● 正文部分:
□ □ □ □ □

难治型晚期乳腺癌艾立布林真实疗效
艾立布林是一种非紫杉类微管抑制剂化疗药,根据随机对照研究结果,2019年被中国内陆批准用于治疗晚期乳腺癌至少二线化疗失败患者。不过,艾立布林治疗中国晚期乳腺癌女性的真实世界研究较少。
2021年7月9日,英国《肿瘤内科治疗进展》在线发表复旦大学附属肿瘤医院赵燕南、张剑、龚成成、李懿、王碧芸、湖南省肿瘤医院(中南大学湘雅医学院附属肿瘤医院)谢宁、江苏省人民医院(南京医科大学第一附属医院)李薇、南昌大学第一附属医院陈文艳、吉林大学白求恩第一医院吕铮、浙江省肿瘤医院(中国科学院大学附属肿瘤医院)郑亚兵、辽宁省肿瘤医院(中国医科大学肿瘤医院)孙涛、中山大学孙逸仙纪念医院刘洁琼、复旦大学附属华东医院葛睿、中山大学肿瘤防治中心徐菲等学者的YOUNGBC-12研究报告,在真实世界临床实践中,确定了艾立布林对中国晚期乳腺癌多线化疗失败女性的有效性和安全性,并探索了其疗效的可能影响因素。
YOUNGBC-12 (NCT04541420): An Observational, Retrospective Study of Eribulin in Advanced Breast Cancer
该多中心回顾研究对2019年11月至2020年10月全国9家医院连续272例接受艾立布林治疗的中国晚期乳腺癌患者进行回顾分析。每21天的第1天和第8天静脉注射艾立布林1.4mg/m²。疗效结局包括无进展生存、总生存、客观缓解率、临床获益率。根据美国国家癌症研究所常见毒性标准(NCI-CTC)5.0版对不良事件进行分级。
结果,这些患者既往中位四线化疗失败,经过中位随访7.7个月,中位无进展生存4.1个月(95%置信区间:3.6~4.6),总生存尚未达到中位。客观缓解率为17.6%,临床获益率为24.6%。
艾立布林单药治疗患者占51.8%,艾立布林联合靶向治疗或其他化疗患者占48.2%。
根据多因素比例风险回归模型分析,艾立布林无进展生存显著影响因素包括:
转移部位数量(P=0.023)
既往紫杉类治疗晚期乳腺癌持续时间(P=0.048)
联合贝伐珠单抗(P=0.046)
艾立布林发生率最高的不良事件为血液学毒性,包括中性粒细胞减少、白细胞减少、贫血。
因此,该多中心小样本短期随访研究结果表明,艾立布林对于真实世界临床实践有效、毒性可控。此外,当联合其他药物时,艾立布林并未增加各个药物的毒性反应。艾立布林单药或联合其他药物可以作为中国晚期乳腺癌多线治疗失败患者的替代方案。
相关链接
Ther Adv Med Oncol. 2021 Jul 9;13:17588359211030210.
Real-world effectiveness of eribulin in heavily pretreated patients with metastatic breast cancer in China: a multicenter retrospective study.
Zhao Y, Xie N, Li W, Chen W, Lv Z, Zheng Y, Sun T, Liu J, Zhang J, Hu S, Wang Y, Gong C, Li Y, Xie Y, Ge R, Xu F, Wang B.
Fudan University Shanghai Cancer Center, Shanghai Medical College, Fudan University, Shanghai, China; Hunan Cancer Hospital, The Affiliated Cancer Hospital of Xiangya Medical School, Central South University, Changsha, Hunan, China; Jiangsu Province Hospital, Nanjing, Jiangsu, China; The First Affiliated Hospital of Nanchang University, Nanchang, Jiangxi, China; The First Affiliated Hospital of Jilin University, Changchun, Jilin, China; Zhejiang Cancer Hospital, Hangzhou, Zhejiang, China; Cancer Hospital of China Medical University, Liaoning Cancer Hospital and Institute, Shenyang, Liaoning, China; Sun Yat-Sen Memorial Hospital, Sun Yat-Sen University, Guangzhou, Guangdong, China; Huadong Hospital Affiliated to Fudan University, Shanghai, China; Sun Yat-Sen University Cancer Center, Guangzhou, Guangdong, China.

□ □ □ □ □

● 所给条目:
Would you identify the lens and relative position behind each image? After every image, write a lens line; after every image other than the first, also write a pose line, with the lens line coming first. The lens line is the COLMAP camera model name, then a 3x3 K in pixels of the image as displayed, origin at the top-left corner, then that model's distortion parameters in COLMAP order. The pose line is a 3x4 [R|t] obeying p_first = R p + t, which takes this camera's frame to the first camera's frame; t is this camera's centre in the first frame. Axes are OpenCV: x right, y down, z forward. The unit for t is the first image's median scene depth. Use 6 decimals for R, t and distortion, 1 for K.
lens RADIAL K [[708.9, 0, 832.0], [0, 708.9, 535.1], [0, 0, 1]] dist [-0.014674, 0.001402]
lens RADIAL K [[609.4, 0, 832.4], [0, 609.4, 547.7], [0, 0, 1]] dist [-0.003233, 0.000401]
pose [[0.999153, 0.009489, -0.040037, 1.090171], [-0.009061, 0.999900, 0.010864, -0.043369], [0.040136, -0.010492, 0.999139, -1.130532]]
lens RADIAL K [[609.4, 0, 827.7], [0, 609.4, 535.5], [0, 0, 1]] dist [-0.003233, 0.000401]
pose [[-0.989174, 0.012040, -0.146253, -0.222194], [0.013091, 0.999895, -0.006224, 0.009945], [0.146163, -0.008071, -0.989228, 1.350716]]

□ □ □ □ □

● 任务 1:
艾立布林真实疗效一文认为,该药单用或联用可作为中国晚期乳腺癌多线治疗失败患者的替代方案。请用一到三句话说明文中为此列出的依据。
● 任务 2:
按艾立布林真实疗效一文的报告,经中位随访7.7个月后,患者的中位无进展生存是多少?
● 任务 3:
请接着艾立布林真实疗效一文的最后一句往下续写。

● 作答区 1:
多中心研究结果表明,艾立布林在真实世界临床实践中有效,且毒性可控。此外,与其他药物联用时,它并未增加各个药物的毒性反应。

● 作答区 2:
4.1个月(95%置信区间:3.6~4.6)。

● 作答区 3:
BACKGROUND: Eribulin is a nontaxane microtubule inhibitor approved in China for patients with advanced breast cancer who show progression after ≥2 lines of chemotherapy. The aim of this study was to determine the efficacy and safety profile of eribulin and explore potential predictive factors for the efficacy of eribulin among Chinese women with metastatic breast cancer (MBC) in real-world practice.
PATIENTS AND METHODS: A total of 272 consecutive MBC patients who were treated with eribulin between November 2019 and October 2020 in 9 institutions nationwide were included in this study. Eribulin was administered intravenously at a dose of 1.4 mg/m2 on days 1 and 8 of a 21-day cycle. Efficacy outcomes included progression-free survival (PFS), overall survival (OS), objective response rate (ORR), and clinical benefit rate (CBR). Adverse events (AEs) were graded according to The National Cancer Institute Common Toxicity Criteria (NCI-CTC) version 5.0.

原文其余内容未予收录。